Approximately 500 University of Georgia students recently walked into the two sections of professor David Berle’s introduction to horticulture course. Throughout the semester, they’ll be introduced to all things plants and learn how to serve the community they live in.
Berle is one of several professors on UGA’s Athens campus who uses service learning to teach his courses. His students don’t just scribble notes; they get their hands dirty. Through community gardening projects, they get off campus and up to their elbows in helping people.
“My students do activities as part of their learning,” Berle said. “Instead of lecturing about raised beds, we go do it. Instead of talking about fertilizers, we learn about them by using them.”

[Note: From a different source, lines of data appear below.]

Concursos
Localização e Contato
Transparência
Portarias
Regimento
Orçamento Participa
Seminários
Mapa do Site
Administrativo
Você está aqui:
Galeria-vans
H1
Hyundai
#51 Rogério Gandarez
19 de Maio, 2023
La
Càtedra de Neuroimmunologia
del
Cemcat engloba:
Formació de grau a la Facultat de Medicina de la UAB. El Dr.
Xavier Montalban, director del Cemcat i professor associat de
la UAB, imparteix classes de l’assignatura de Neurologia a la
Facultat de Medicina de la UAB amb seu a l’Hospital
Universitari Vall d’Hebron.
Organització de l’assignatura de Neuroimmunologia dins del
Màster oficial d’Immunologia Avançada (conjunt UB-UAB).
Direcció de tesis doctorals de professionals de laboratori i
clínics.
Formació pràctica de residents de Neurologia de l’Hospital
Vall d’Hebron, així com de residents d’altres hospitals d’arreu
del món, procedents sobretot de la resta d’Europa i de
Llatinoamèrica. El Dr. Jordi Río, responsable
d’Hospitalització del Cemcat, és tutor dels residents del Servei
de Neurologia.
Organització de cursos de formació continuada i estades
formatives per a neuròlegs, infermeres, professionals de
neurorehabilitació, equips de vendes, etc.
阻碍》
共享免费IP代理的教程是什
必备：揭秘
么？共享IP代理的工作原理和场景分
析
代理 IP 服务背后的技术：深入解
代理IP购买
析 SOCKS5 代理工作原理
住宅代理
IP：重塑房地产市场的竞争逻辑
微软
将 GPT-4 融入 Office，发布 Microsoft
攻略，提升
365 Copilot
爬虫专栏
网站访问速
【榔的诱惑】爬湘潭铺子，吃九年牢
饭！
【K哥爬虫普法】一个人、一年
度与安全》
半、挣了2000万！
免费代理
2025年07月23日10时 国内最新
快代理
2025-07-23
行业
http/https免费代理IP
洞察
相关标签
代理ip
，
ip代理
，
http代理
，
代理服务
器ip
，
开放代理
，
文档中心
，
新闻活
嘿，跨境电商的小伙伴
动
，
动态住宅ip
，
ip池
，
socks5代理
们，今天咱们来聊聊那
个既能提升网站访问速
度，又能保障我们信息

Because the classes are so large, it’s his way of making sure his students get the lab time they need without stressing already tight resources like campus space and salaried hours.

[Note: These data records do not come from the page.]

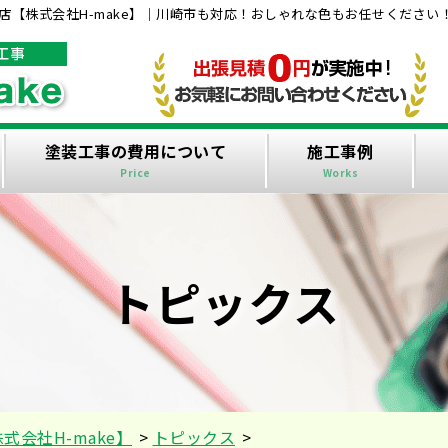
【株式会社H-make】｜川崎市も対応！おしゃれな色もお任せください
塗装工事の費用について
施工事例
Price
Works
トピックス
会社H-make】
>
トピックス
>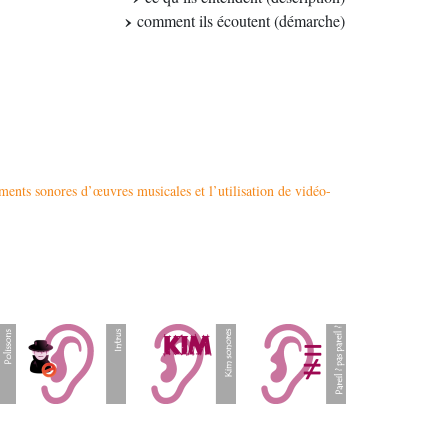
comment ils écoutent (démarche)
ements sonores d’œuvres musicales et l’utilisation de vidéo-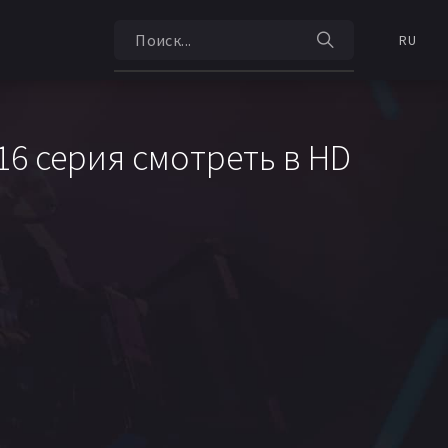
RU
 16 серия смотреть в HD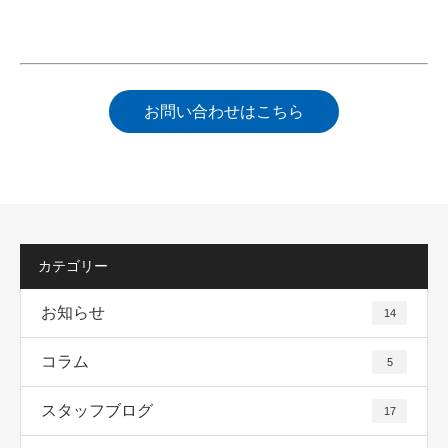
お問い合わせはこちら
カテゴリー
お知らせ
14
コラム
5
スタッフブログ
17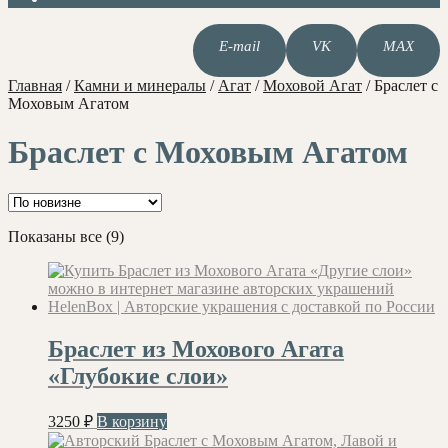
E-mail
VK
MAX
Главная
/
Камни и минералы
/
Агат
/
Моховой Агат
/
Браслет с
Моховым Агатом
Браслет с Моховым Агатом
Сортировка:
Показаны все (9)
самые
недавние
Браслет из Мохового Агата
«Глубокие слои»
3250
₽
В корзину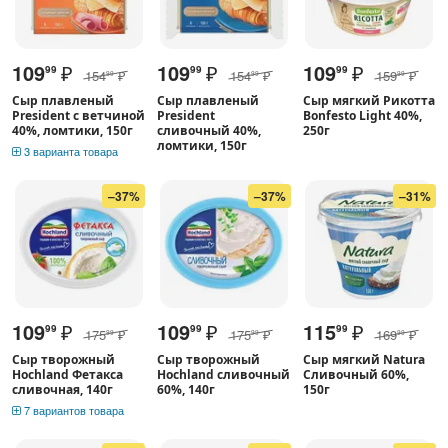
109
₽
109
₽
109
₽
99
99
99
154
₽
154
₽
159
₽
99
99
99
Сыр плавленый
Сыр плавленый
Сыр мягкий Рикотта
President с ветчиной
President
Bonfesto Light 40%,
40%, ломтики, 150г
сливочный 40%,
250г
ломтики, 150г
3 варианта товара
–37%
–37%
–31%
109
₽
109
₽
115
₽
99
99
99
175
₽
175
₽
169
₽
99
99
99
Сыр творожный
Сыр творожный
Сыр мягкий Natura
Hochland Фетакса
Hochland сливочный
Сливочный 60%,
сливочная, 140г
60%, 140г
150г
7 вариантов товара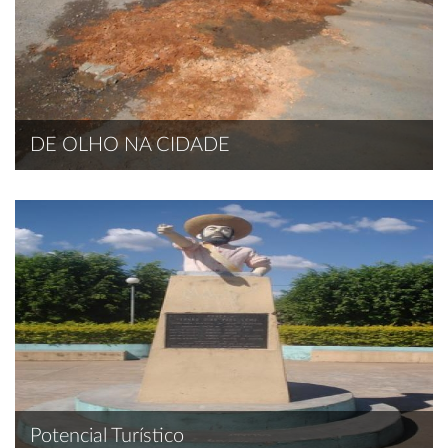
DE OLHO NA CIDADE
Potencial Turístico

It’s also his way of giving to the Athens community. Earlier this year, the U.S. Census Bureau listed Athens-Clarke County, where UGA is located, as having the highest poverty rate in the nation for counties with more than 100,000 people.

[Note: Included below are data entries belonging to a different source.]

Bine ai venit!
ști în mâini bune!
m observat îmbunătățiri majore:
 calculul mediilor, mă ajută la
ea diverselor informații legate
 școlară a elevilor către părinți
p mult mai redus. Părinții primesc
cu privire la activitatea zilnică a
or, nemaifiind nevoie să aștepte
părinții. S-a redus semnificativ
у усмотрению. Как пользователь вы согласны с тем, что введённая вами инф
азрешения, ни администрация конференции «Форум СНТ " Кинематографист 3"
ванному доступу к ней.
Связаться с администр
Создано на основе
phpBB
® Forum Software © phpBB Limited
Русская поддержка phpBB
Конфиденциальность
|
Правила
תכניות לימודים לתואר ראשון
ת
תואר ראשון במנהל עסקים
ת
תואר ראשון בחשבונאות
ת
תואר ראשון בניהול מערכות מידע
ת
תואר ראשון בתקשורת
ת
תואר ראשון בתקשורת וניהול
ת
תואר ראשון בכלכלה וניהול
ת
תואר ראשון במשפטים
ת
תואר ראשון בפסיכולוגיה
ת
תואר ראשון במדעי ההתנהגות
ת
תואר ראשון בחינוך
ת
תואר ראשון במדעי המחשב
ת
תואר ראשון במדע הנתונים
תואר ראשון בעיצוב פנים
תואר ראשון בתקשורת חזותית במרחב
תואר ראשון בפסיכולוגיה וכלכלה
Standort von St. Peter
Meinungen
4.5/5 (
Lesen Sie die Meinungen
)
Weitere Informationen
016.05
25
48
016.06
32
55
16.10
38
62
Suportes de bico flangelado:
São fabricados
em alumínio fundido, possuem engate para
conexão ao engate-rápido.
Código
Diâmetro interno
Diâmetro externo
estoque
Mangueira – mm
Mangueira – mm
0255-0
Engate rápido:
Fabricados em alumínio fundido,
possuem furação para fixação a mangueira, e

“I’m connecting up students with a community in need,” Berle said, who works in the College of Agricultural and Environmental Sciences. “Part of my job is to expose them to a part of the world we don’t normally get to see. And we don’t ever see what the majority of Athens is, that it’s very poor.”
Berle recently joined forces with Athens Land Trust, an organization that works to empower low-income residents. Its newest project is working with different low-income groups and helping them set up community gardens throughout the poorest sections of Athens. In one year of the project, they’ve helped plan and plant 10 new gardens.
“We’re trying to bridge two missions: community gardens and low income housing,” said Gregg Bayard of Athens Land Trust Community Garden Network. “And it’s happened, thanks to David.”
In these gardens, students learn that growing plants is about both beauty and nutrition. In exchange for practical working experience, students give their hours – about 3,700 since fall of 2010.
“One of the things we’re trying to do in the college is change our focus a little,” said CAES dean and director Scott Angle. “We’ll always be good at traditional crops like cotton, peanuts and chickens, but we want to move the college forward in terms of urban ag. We see this as a need.”
The work Berle’s students do is part gardening, part building and part interning. In his classes designed specially around service learning, students experiment with different ways to build raised beds – hog fencing and soil erosion cloth to cut down on the amount of cedar they use – and soil mixtures. They deliver supplies, grow plants and participate in workdays.
The community gardens give them an edge in the job market through internships. These interns specifically work with people directly involved with each community garden to help them decide what to plant and how best to do it.
“Gardens promote a level of interconnectedness,” Bayard said. “It’s a key component we look for in social programs we try to integrate into our projects. In my mind, it’s very welcome to see this change in societal focus.”
“Students want to know how to grow,” Berle said. “They want to know how to can… And, ultimately, none of this could be possible without the input of the students.”